Migrando
Recensione pubblicata il: 28/11/2013
Migrando è un dei libri senza parole più complessi ed evocativi finora pubblicati in Italia. Proposto non a caso da una casa editrice raffinata come Orecchio Acerbo, il volume richiama l’attenzione di un pubblico che ha già una buona dimestichezza con le decodifica delle immagini e che sa apprezzare la suggestione più sfuggente in luogo della rappresentazione più netta. Il libro creato da Mariana Chiesa Mateos è insomma, in tutto e per tutto un libro controcorrente: perché sperimenta con forza e successo la forma dell’albo illustrato per un pubblico di lettori esperti, perché accetta la sfida di trattare un tema di scottante attualità e infine perché segue le direzioni dei movimenti migratori, nel loro andar contro certezze, affetti e radici.

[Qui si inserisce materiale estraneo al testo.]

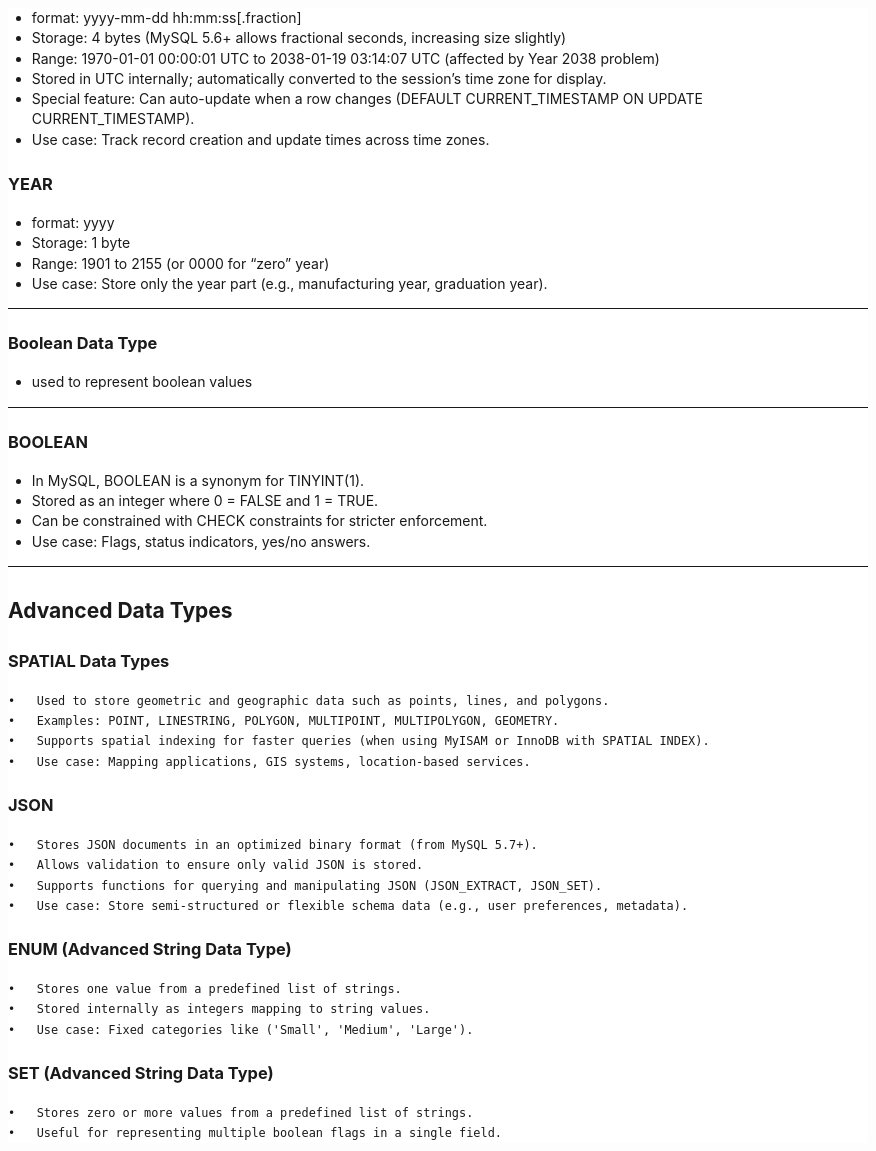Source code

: - format: yyyy-mm-dd hh:mm:ss[.fraction]
- Storage: 4 bytes (MySQL 5.6+ allows fractional seconds, increasing size slightly)
- Range: 1970-01-01 00:00:01 UTC to 2038-01-19 03:14:07 UTC (affected by Year 2038 problem)
- Stored in UTC internally; automatically converted to the session’s time zone for display.
- Special feature: Can auto-update when a row changes (DEFAULT CURRENT_TIMESTAMP ON UPDATE CURRENT_TIMESTAMP).
- Use case: Track record creation and update times across time zones.
### YEAR
- format: yyyy
- Storage: 1 byte
- Range: 1901 to 2155 (or 0000 for “zero” year)
- Use case: Store only the year part (e.g., manufacturing year, graduation year).
---
### Boolean Data Type
- used to represent boolean values
---
### BOOLEAN
- In MySQL, BOOLEAN is a synonym for TINYINT(1).
- Stored as an integer where 0 = FALSE and 1 = TRUE.
- Can be constrained with CHECK constraints for stricter enforcement.
- Use case: Flags, status indicators, yes/no answers.
---
## Advanced Data Types
### SPATIAL Data Types
	•	Used to store geometric and geographic data such as points, lines, and polygons.
	•	Examples: POINT, LINESTRING, POLYGON, MULTIPOINT, MULTIPOLYGON, GEOMETRY.
	•	Supports spatial indexing for faster queries (when using MyISAM or InnoDB with SPATIAL INDEX).
	•	Use case: Mapping applications, GIS systems, location-based services.
### JSON
	•	Stores JSON documents in an optimized binary format (from MySQL 5.7+).
	•	Allows validation to ensure only valid JSON is stored.
	•	Supports functions for querying and manipulating JSON (JSON_EXTRACT, JSON_SET).
	•	Use case: Store semi-structured or flexible schema data (e.g., user preferences, metadata).
 ### ENUM (Advanced String Data Type)
	•	Stores one value from a predefined list of strings.
	•	Stored internally as integers mapping to string values.
	•	Use case: Fixed categories like ('Small', 'Medium', 'Large').
 ### SET (Advanced String Data Type)
	•	Stores zero or more values from a predefined list of strings.
	•	Useful for representing multiple boolean flags in a single field.
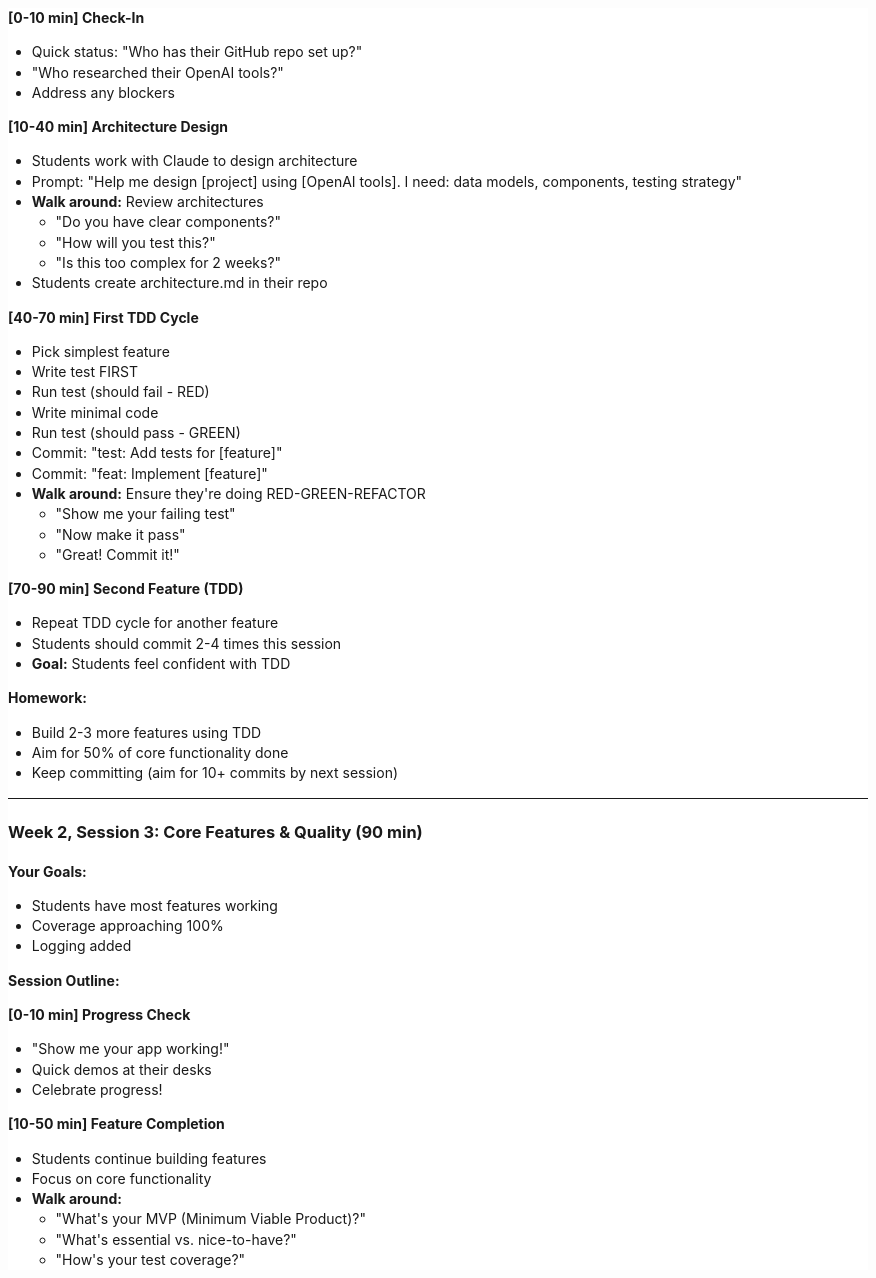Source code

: **[0-10 min] Check-In**
- Quick status: "Who has their GitHub repo set up?"
- "Who researched their OpenAI tools?"
- Address any blockers

**[10-40 min] Architecture Design**
- Students work with Claude to design architecture
- Prompt: "Help me design [project] using [OpenAI tools]. I need: data models, components, testing strategy"
- **Walk around:** Review architectures
  - "Do you have clear components?"
  - "How will you test this?"
  - "Is this too complex for 2 weeks?"
- Students create architecture.md in their repo

**[40-70 min] First TDD Cycle**
- Pick simplest feature
- Write test FIRST
- Run test (should fail - RED)
- Write minimal code
- Run test (should pass - GREEN)
- Commit: "test: Add tests for [feature]"
- Commit: "feat: Implement [feature]"
- **Walk around:** Ensure they're doing RED-GREEN-REFACTOR
  - "Show me your failing test"
  - "Now make it pass"
  - "Great! Commit it!"

**[70-90 min] Second Feature (TDD)**
- Repeat TDD cycle for another feature
- Students should commit 2-4 times this session
- **Goal:** Students feel confident with TDD

**Homework:**
- Build 2-3 more features using TDD
- Aim for 50% of core functionality done
- Keep committing (aim for 10+ commits by next session)

---

### **Week 2, Session 3: Core Features & Quality** (90 min)

**Your Goals:**
- Students have most features working
- Coverage approaching 100%
- Logging added

**Session Outline:**

**[0-10 min] Progress Check**
- "Show me your app working!"
- Quick demos at their desks
- Celebrate progress!

**[10-50 min] Feature Completion**
- Students continue building features
- Focus on core functionality
- **Walk around:** 
  - "What's your MVP (Minimum Viable Product)?"
  - "What's essential vs. nice-to-have?"
  - "How's your test coverage?"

A sottolineare questo aspetto, il fatto che il libro non abbia un verso privilegiato ma si legga in parte in un senso e in parte capovolto, come a tradurre in un espediente grafico e narrativo l’idea che ruoli e traiettorie di migrazione non siano mai fissi. Così, chi sessant’anni fa partiva ora accoglie e chi ora parte forse domani accoglierà. E se da un lato dell’albo troviamo figure che riportano alla mente la Lampedusa più drammatica degli ultimi mesi, dall’altro riconosciamo nonni e bisnonni del secolo scorso con le valigie colme di speranza. A far da cornice comune c’è una natura dal forte valore simbolico: l’acqua che, a seconda dei punti di vista, separa e unisce paesi, ma anche gli alberi e gli uccelli, gli uni dalle radici profonde e gli altri dalla vita volubile.
Il libro si presta ad una lettura molteplice, che sveli di volta in volta dettagli e possibilità interpretative nuove. L’assenza di parole e la scelta di fili narrativi e scenari labili lasciano infatti ampi margini al contributo di ciascun lettore, stimolando emozioni prima che riflessioni.